Ford Motor Company has announced it’s dropping out of the American Legislative Exchange Council (ALEC), the conservative think tank that passes along drafts of corporate-authored legislation to state politicians, who are then encouraged to introduce the bills as their own.
“As part of our annual budget review in 2015, we adjusted our participation in several groups. We will not be participating in ALEC in 2016,” a spokesperson for the car company confirmed to the Center for Media and Democracy’s PR Watch and Talking Points Memo. ALEC gives members like Ford access to state legislators at all-expenses-paid conferences, and allows the companies to help shape “model legislation.”
Over the last several years, as reporters have shed a light on ALEC’s machinations, many companies have quit the organization. PR Watch, which tracks the group, has counted 108 corporations and 19 non-profits that have left ALEC since 2011, including Google, Microsoft, Shell, BP, American Electric Power, General Electric and eBay.
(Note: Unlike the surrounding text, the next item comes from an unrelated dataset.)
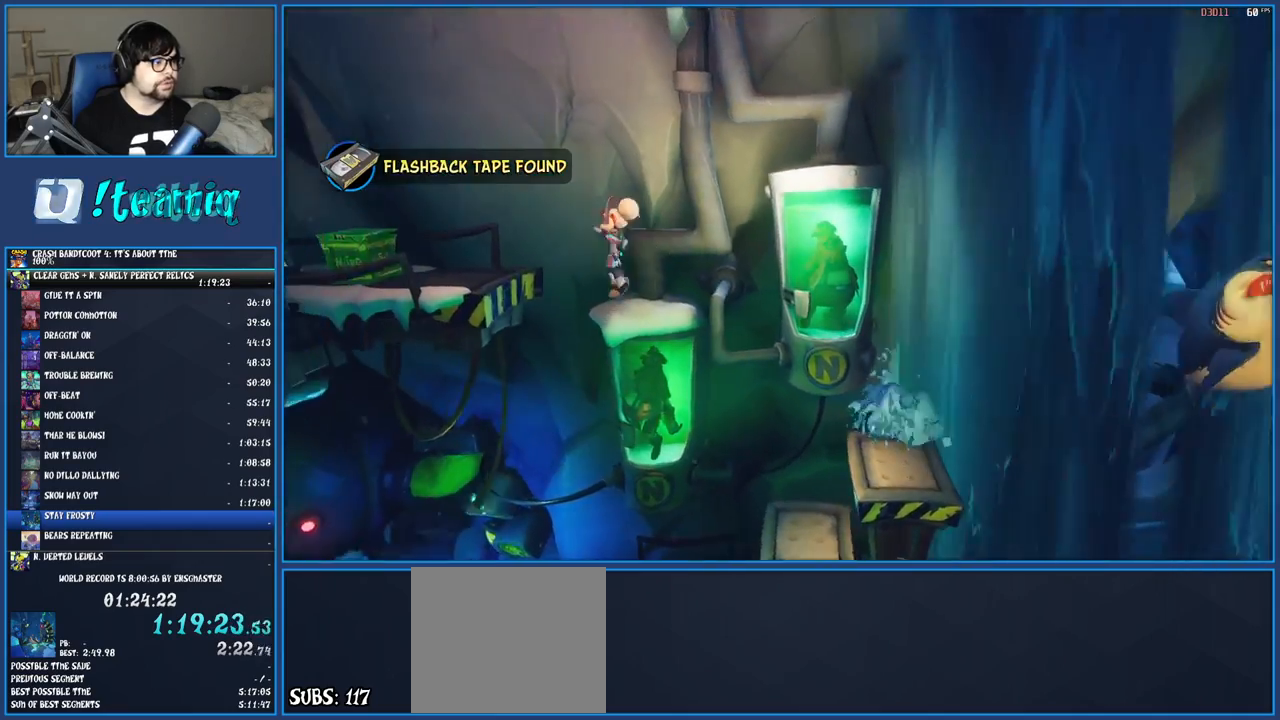
{"buttons": [], "left_stick": "left", "right_stick": "center", "events": [[200, "CROSS", "up"], [283, "TRIANGLE", "down"], [433, "TRIANGLE", "up"]]}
Funded by wealthy right-wing donors, including the Koch brothers, ALEC has encouraged legislation at the state level that would weaken unions and combat gun control regulations. In recent years, the group has attracted deeper scrutiny as it was revealed to be a major force behind state voter ID laws that effectively disenfranchise millions, and the stand-your-ground self-defense laws that played a role in the Florida shooting death of Trayvon Martin.
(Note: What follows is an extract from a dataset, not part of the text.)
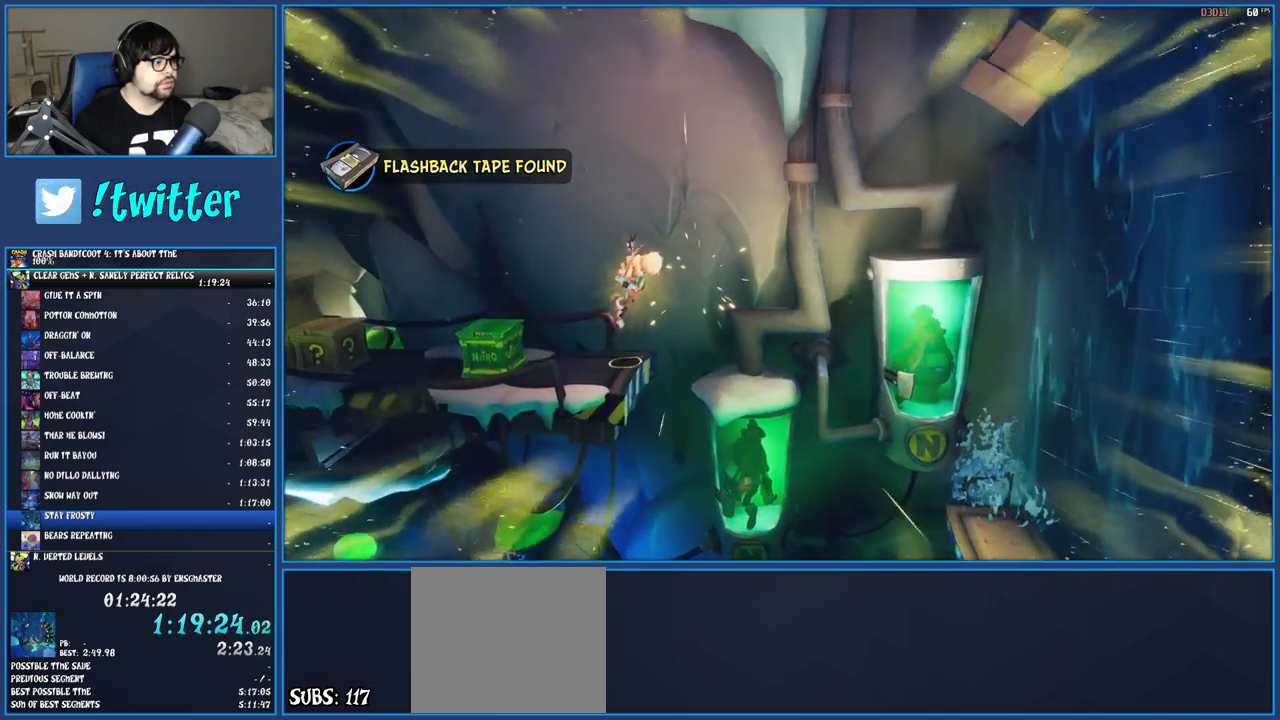
{"buttons": [], "left_stick": "left", "right_stick": "center", "events": [[67, "SQUARE", "down"], [183, "SQUARE", "up"], [267, "CROSS", "down"], [483, "CROSS", "up"]]}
Many of the companies that have left ALEC objected to its legislation bolstering fossil fuels at the expense of renewable energy. Rolling Stone’s Tim Dickinson recently reported on how ALEC is pushing laws to make it harder to implement solar power in Florida — and the opposition it faces from both climate activists and conservative grassroots groups that oppose the state’s energy monopolies.
“The facts of climate change are not in question anymore. Everyone understands climate change is occurring. And the people who oppose it are really hurting our children and our grandchildren and making the world a much worse place,” Google Chairman Eric Schmidt told NPR’s Diane Rehm in 2014, explaining his company’s decision to quit the group. “And so we should not be aligned with such people. They’re just literally lying.”